I am a post-doctoral researcher at the University of Fribourg and a member of the research group Aesthetics&Critique, where I engage with philosophical perspectives on remote sensing technologies. I received my PhD from the University of Cambridge in 2023. My PhD research engaged with concepts of ‘limits’, ‘boundaries’ and ‘frontiers’ at the intersections of philosophy of nature and science and critical theory, exploring these interdisciplinary formations by looking at the work of French philosopher of science Michel Serres.


I studied Philosophy (BA, MA) at the University Vienna and and Drawing at the Academy of Fine Arts Vienna. Since 2021, I am an associated researcher at the Centre Marc Bloch in Berlin in the research groups “Energy and Climate” and “Critical Thinking in the Plural”. In Cambridge, I am one of the organizers of the CRASSH Research Network “Remote Sensing. Ice, Instruments, Imagination”, which hosts a series of meetings and events around remote sensing in the polar regions. In this context, we work with scientists, humanities scholars, and artists to develop shared methods for thinking and sensing our way across distance.
In these different engagements, I am interested in the role of interdisciplinary methods and the way how concepts and limits travel – and how they shape methods, aesthetics, and political practices.


I am particularly interested in the role of drawing as a way of thinking. Lines as matter, as spatial between abstraction and the bodily, between two and three dimensions, between relation and division is one of my ongoing curiosities.
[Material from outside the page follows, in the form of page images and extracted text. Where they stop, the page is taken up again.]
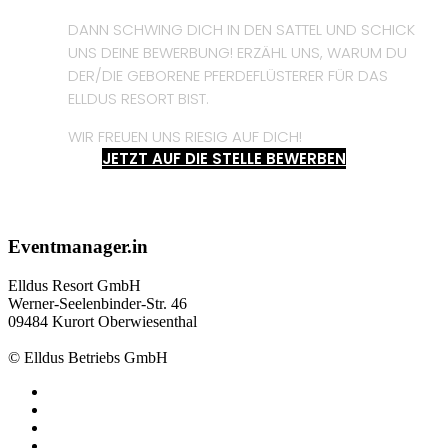
DANN SCHWING DICH IN DEN SATTEL UND SCHICK
UNS DEINE BEWERBUNG! ERZÄHL UNS, WARUM DU
DER/DIE GEBORENE PFERDEFLÜSTERER FÜR DAS
ELLDUS RESORT BIST.
WIR FREUEN UNS RIESIG AUF DICH!
JETZT AUF DIE STELLE BEWERBEN
Eventmanager.in
Elldus Resort GmbH
Werner-Seelenbinder-Str. 46
09484 Kurort Oberwiesenthal
© Elldus Betriebs GmbH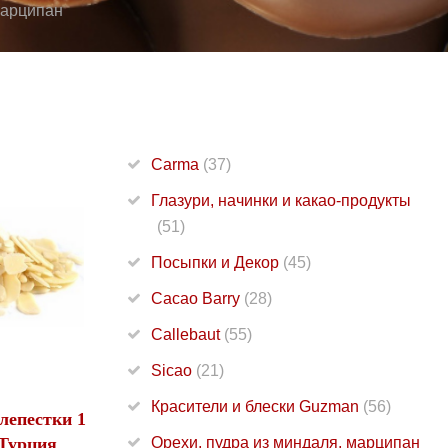
марципан
Carma
(37)
Глазури, начинки и какао-продукты
(51)
Посыпки и Декор
(45)
Cacao Barry
(28)
Callebaut
(55)
Sicao
(21)
Красители и блески Guzman
(56)
лепестки 1
 Турция
Орехи, пудра из миндаля, марципан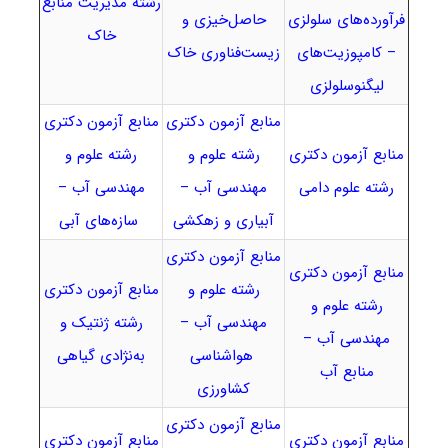
رشته مدیریت منابع
فرآورده‌های سلولزی
حاصل‌خیزی و
خاک
– کامپوزیت‌های
زیست‌فناوری خاک
لیگنوسلولزی
منابع آزمون دکتری
منابع آزمون دکتری
منابع آزمون دکتری
رشته علوم و
رشته علوم و
رشته علوم دامی
مهندسی آب –
مهندسی آب –
آبیاری و زهکشی
سازه‌های آبی
منابع آزمون دکتری
منابع آزمون دکتری
رشته علوم و
منابع آزمون دکتری
رشته علوم و
مهندسی آب –
رشته ژنتیک و
مهندسی آب –
هواشناسی
به‌نژادی گیاهی
منابع آب
کشاورزی
منابع آزمون دکتری
منابع آزمون دکتری
منابع آزمون دکتری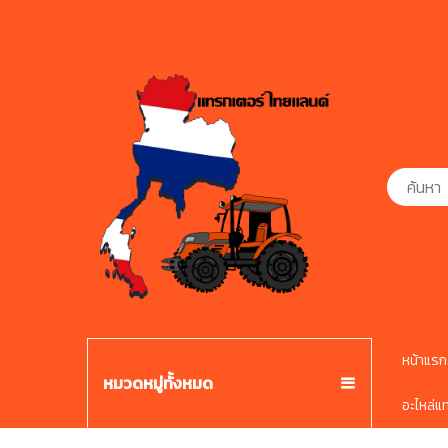
หน้าแรก
หมวดหมู่ทั้งหมด
อะไหล่แ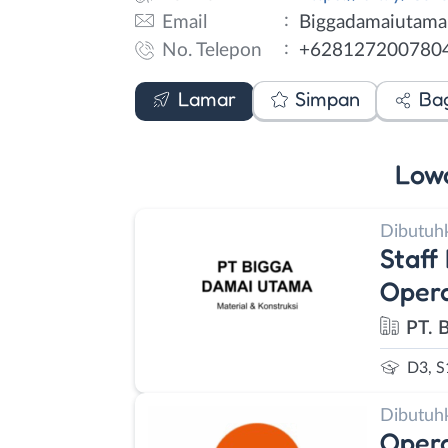
:
Email
Biggadamaiutama
:
No. Telepon
+628127200780
Formulir
Email
WhatsApp
Lamar
Simpan
Ba
Low
Dibutuh
Staff
Opera
PT. 
D3, S
Dibutuh
Opera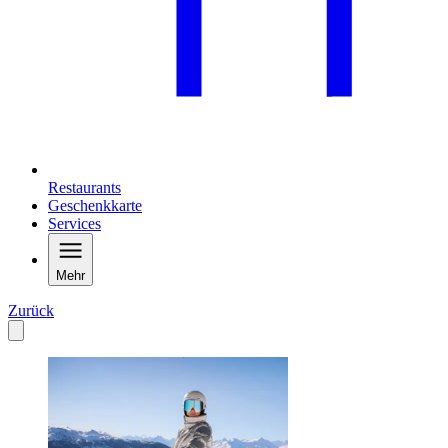
Restaurants
Geschenkkarte
Services
Mehr
Zurück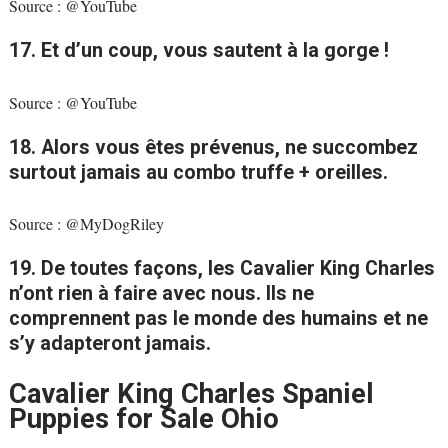
Source : @YouTube
17. Et d’un coup, vous sautent à la gorge !
Source : @YouTube
18. Alors vous êtes prévenus, ne succombez
surtout jamais au combo truffe + oreilles.
Source : @MyDogRiley
19. De toutes façons, les Cavalier King Charles
n’ont rien à faire avec nous. Ils ne
comprennent pas le monde des humains et ne
s’y adapteront jamais.
Cavalier King Charles Spaniel
Puppies for Sale Ohio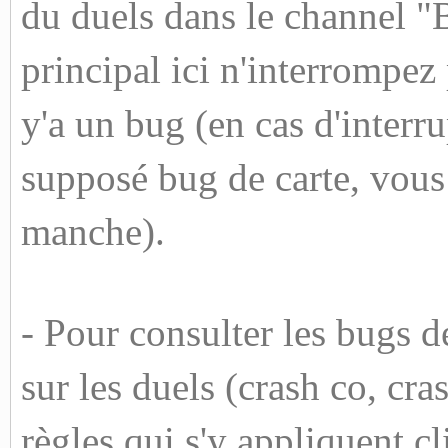
du duels dans le channel "B
principal ici n'interrompez 
y'a un bug (en cas d'interru
supposé bug de carte, vou
manche).
- Pour consulter les bugs de
sur les duels (crash co, cra
règles qui s'y appliquent cl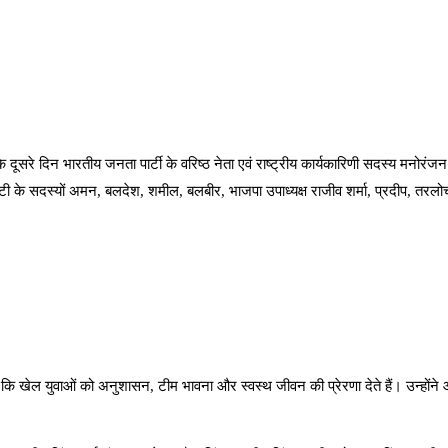
 के दूसरे दिन भारतीय जनता पार्टी के वरिष्ठ नेता एवं राष्ट्रीय कार्यकारिणी सदस्य मनोर
सायटी के सदस्यों अमन, बलदेश, शमील, बलबीर, भाजपा उपाध्यक्ष राजीव शर्मा, प्रदीप, तर
खेल युवाओं को अनुशासन, टीम भावना और स्वस्थ जीवन की प्रेरणा देते हैं। उन्होंने आयोज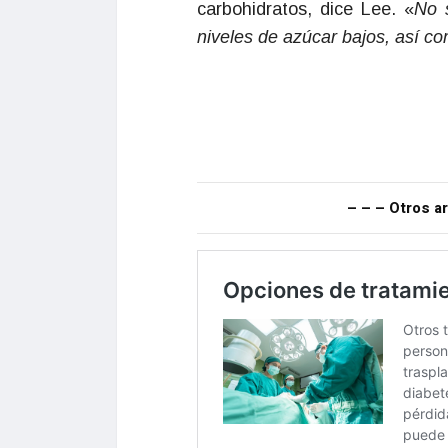
carbohidratos, dice Lee. «
No s
niveles de azúcar bajos, así co
– – – Otros ar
In these contexts, I participated in an artist-in-residency program  in Tamil Nadu, India 2018, and was part of the exhibition projects WE COULD ALSO BE SILENT with Elisabeth Wildling and Veronika Mayer 2018, WHISK with Stefanie Hintersteiner 2019, BAU2-6, Plan D – group exhibition AkBild 2020, ECOFLIRT curated by Elisabeth von Samsonow and Kate Strain – Smolka Contemporary 2021.